In this ambitious poetic debut, visual artist Hassett offers an abstract narrative about a man in search of something after a worldwide cataclysm, what appears to be a nuclear war—“From the skies to the seas plunged a mammoth beast…a blazing hand fell from the sky and touched the man whose eyes lit.” The narrator, who at times seems both flesh and not, finds himself in the middle of a classic epic archetype, the descent into Hades, when he stumbles across a great cenote in the desert and, without hesitation, throws himself down. This narrator continues his wandering, now through a phantasmagoric underground, encountering various signs and wonders from a past age. Hassett’s free verse brings this nightmarish landscape to life, escorting the reader from one vision to the next: a glyph-covered hallway, a mysterious floating stone (presumably the titular Boundary Stone), a great bonfire, and other objects that lend themselves easily to symbolism. While the convoluted rhetoric makes this narrative difficult to follow at times, Hassett displays a gift for vivid imagery. His descriptions of runes or drawings stretch over pages, and it’s easy to get as lost as the narrator in his rich imagination. There are also striking passages about natural geography. The narrator roams through a desert, explores caverns, follows underground rivers. But the most rewarding part of this long poem is its emotional core, an ambiguous love story.
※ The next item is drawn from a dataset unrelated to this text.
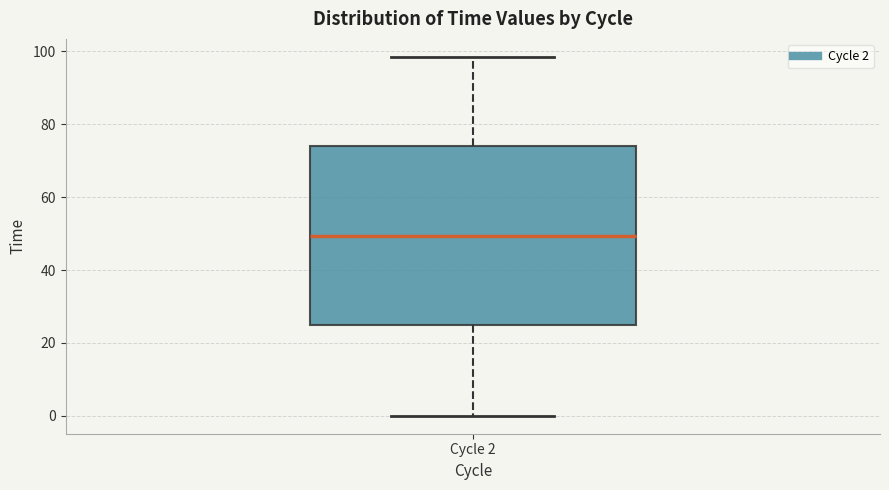

Read this box plot against the y-axis: the position of the median line, the range covered by the box, and the ends of both whiskers. The values are not printed on the chart, so give them approximately, as read against the axis.

median 50, box 24 to 74, whiskers 0 to 98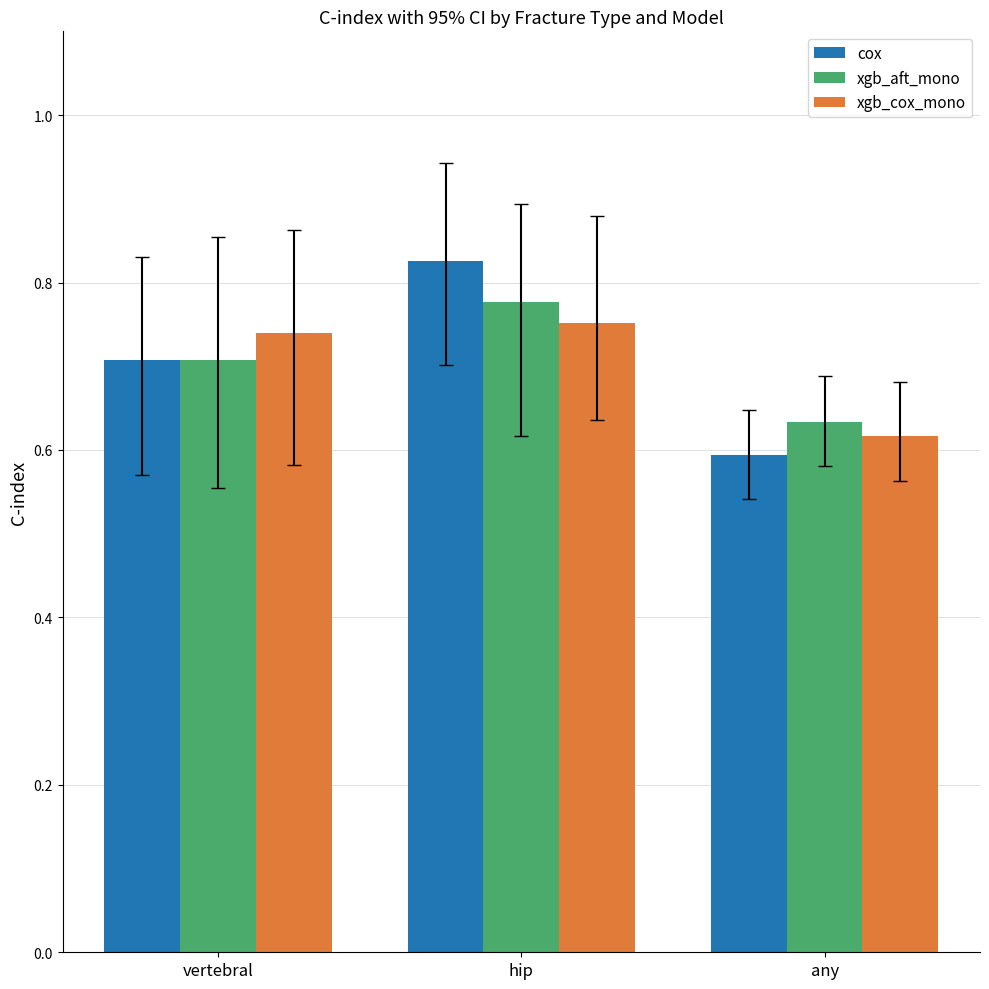

Which category has the lowest value in the cox series?

any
The narrator dives into a great pit in the desert in search of some mysterious “you,” which may be a lover, some part of himself, or perhaps an abstract truth. The verses about this “you” are the most beautiful in the enchanting volume, especially those in the third and sixth sections. This “you” ultimately guides the narrator to transcendence at the poem’s conclusion: “Your splendor at the spread of dawn is streamed and unobstruct and lays out warm.” Despite some occasions of obtuse phrasing and indulgent page breaks, this book delivers a rewarding collection of elegant, haunting images.
An engaging epic for fans of abstract poetry and dystopian literature of any kind.